> _DIRECTIONS FOR THIS TASK_:
Print the listing below a second time, exactly, and omit its images.

> _AVAILABLE DATA_:
__________

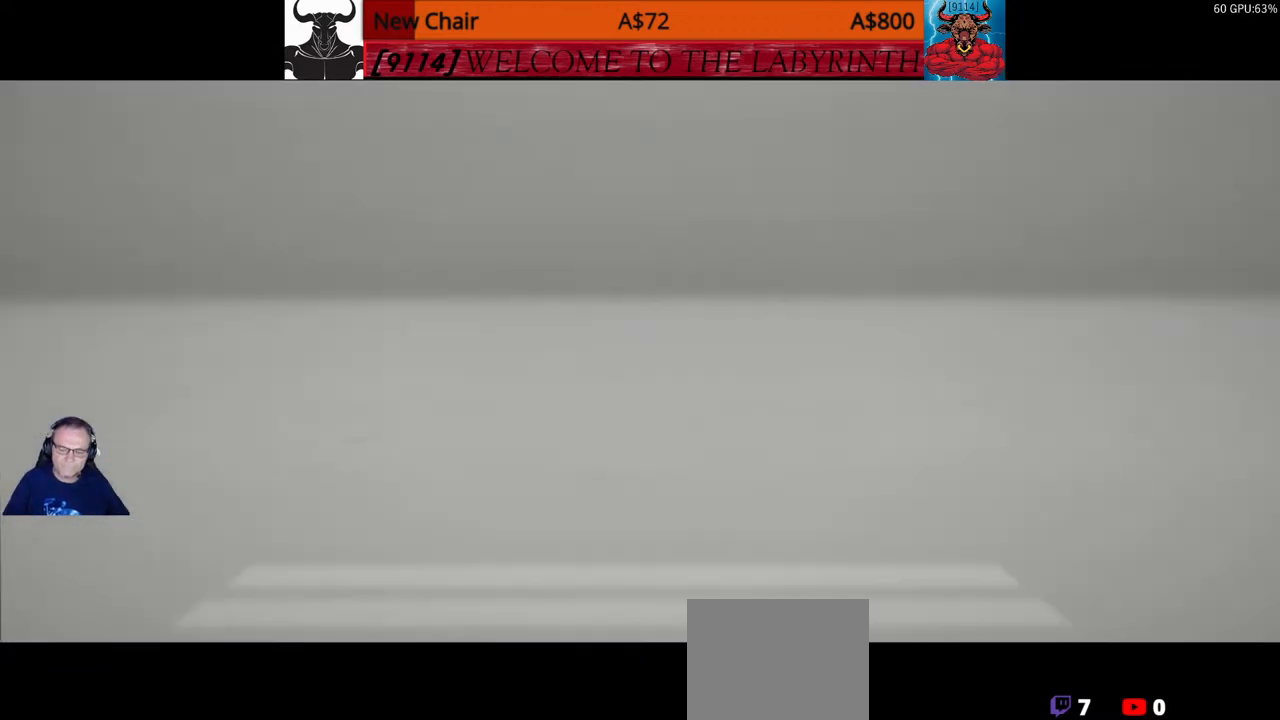
{"buttons": [], "left_stick": "center", "right_stick": "center", "events": []}
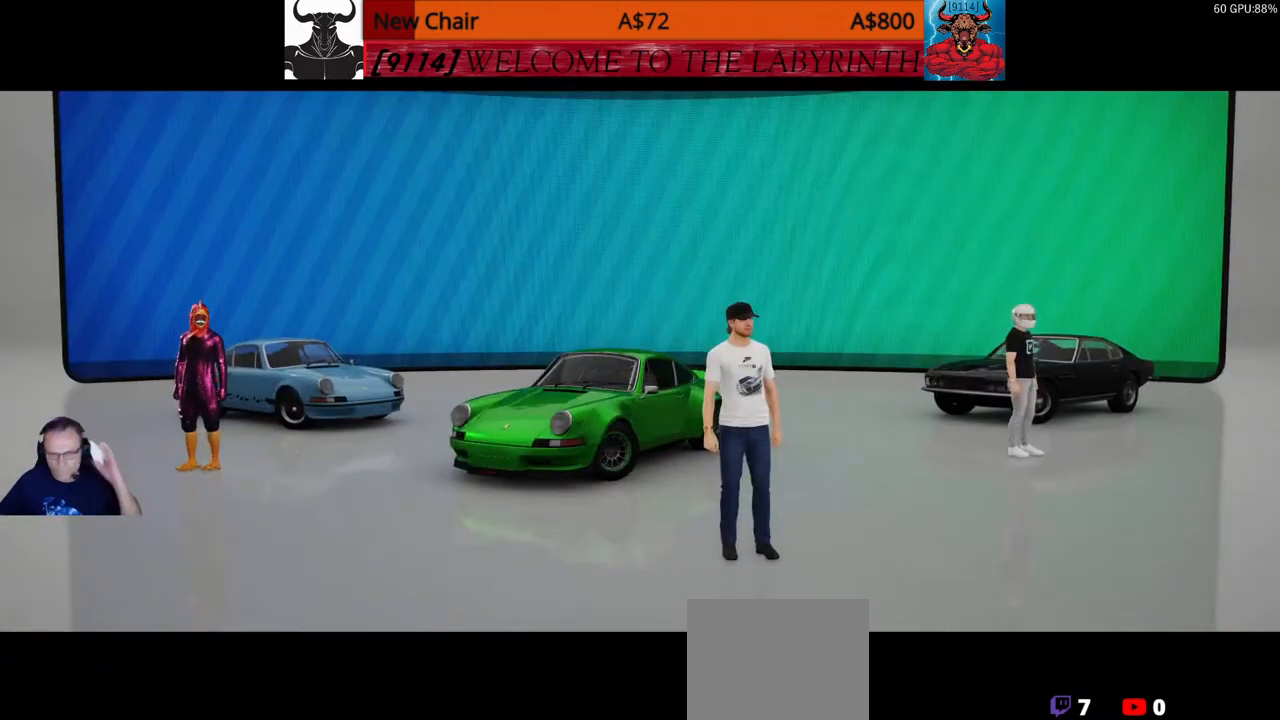
{"buttons": [], "left_stick": "center", "right_stick": "center", "events": []}
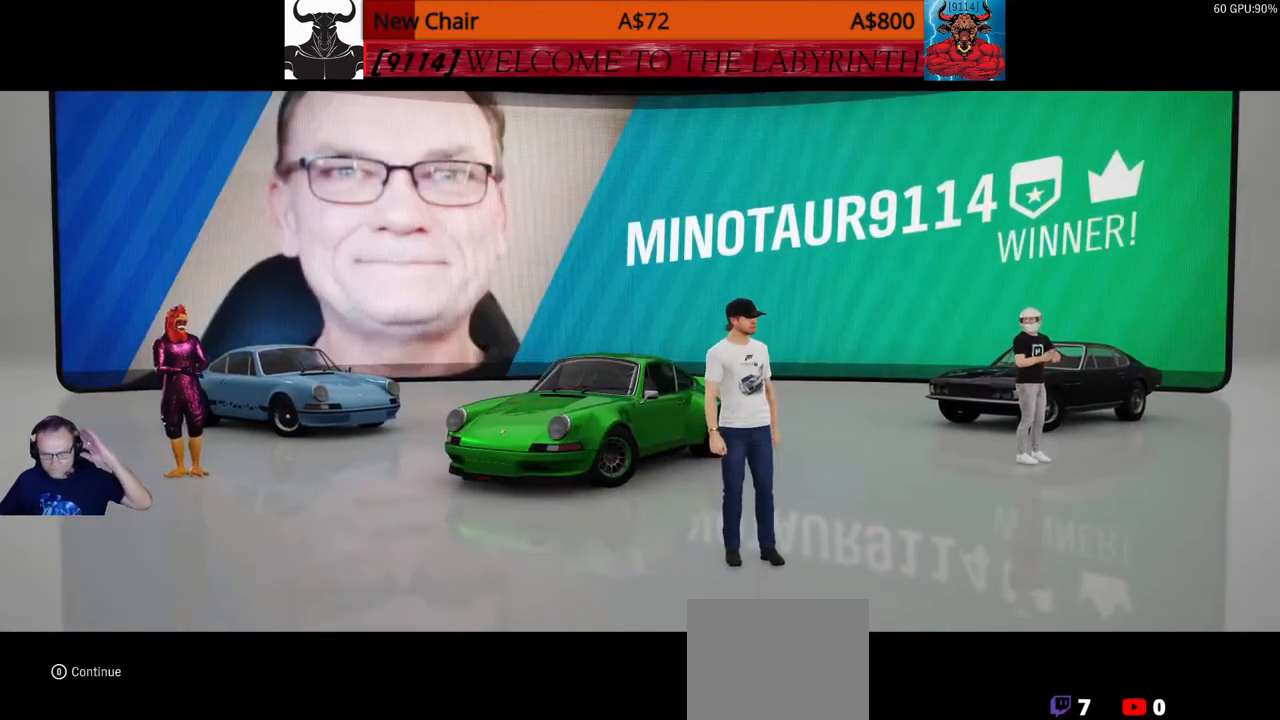
{"buttons": [], "left_stick": "center", "right_stick": "center", "events": []}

__________

> _WRITTEN SOLUTION_:
{"buttons": [], "left_stick": "center", "right_stick": "center", "events": []}
{"buttons": [], "left_stick": "center", "right_stick": "center", "events": []}
{"buttons": [], "left_stick": "center", "right_stick": "center", "events": []}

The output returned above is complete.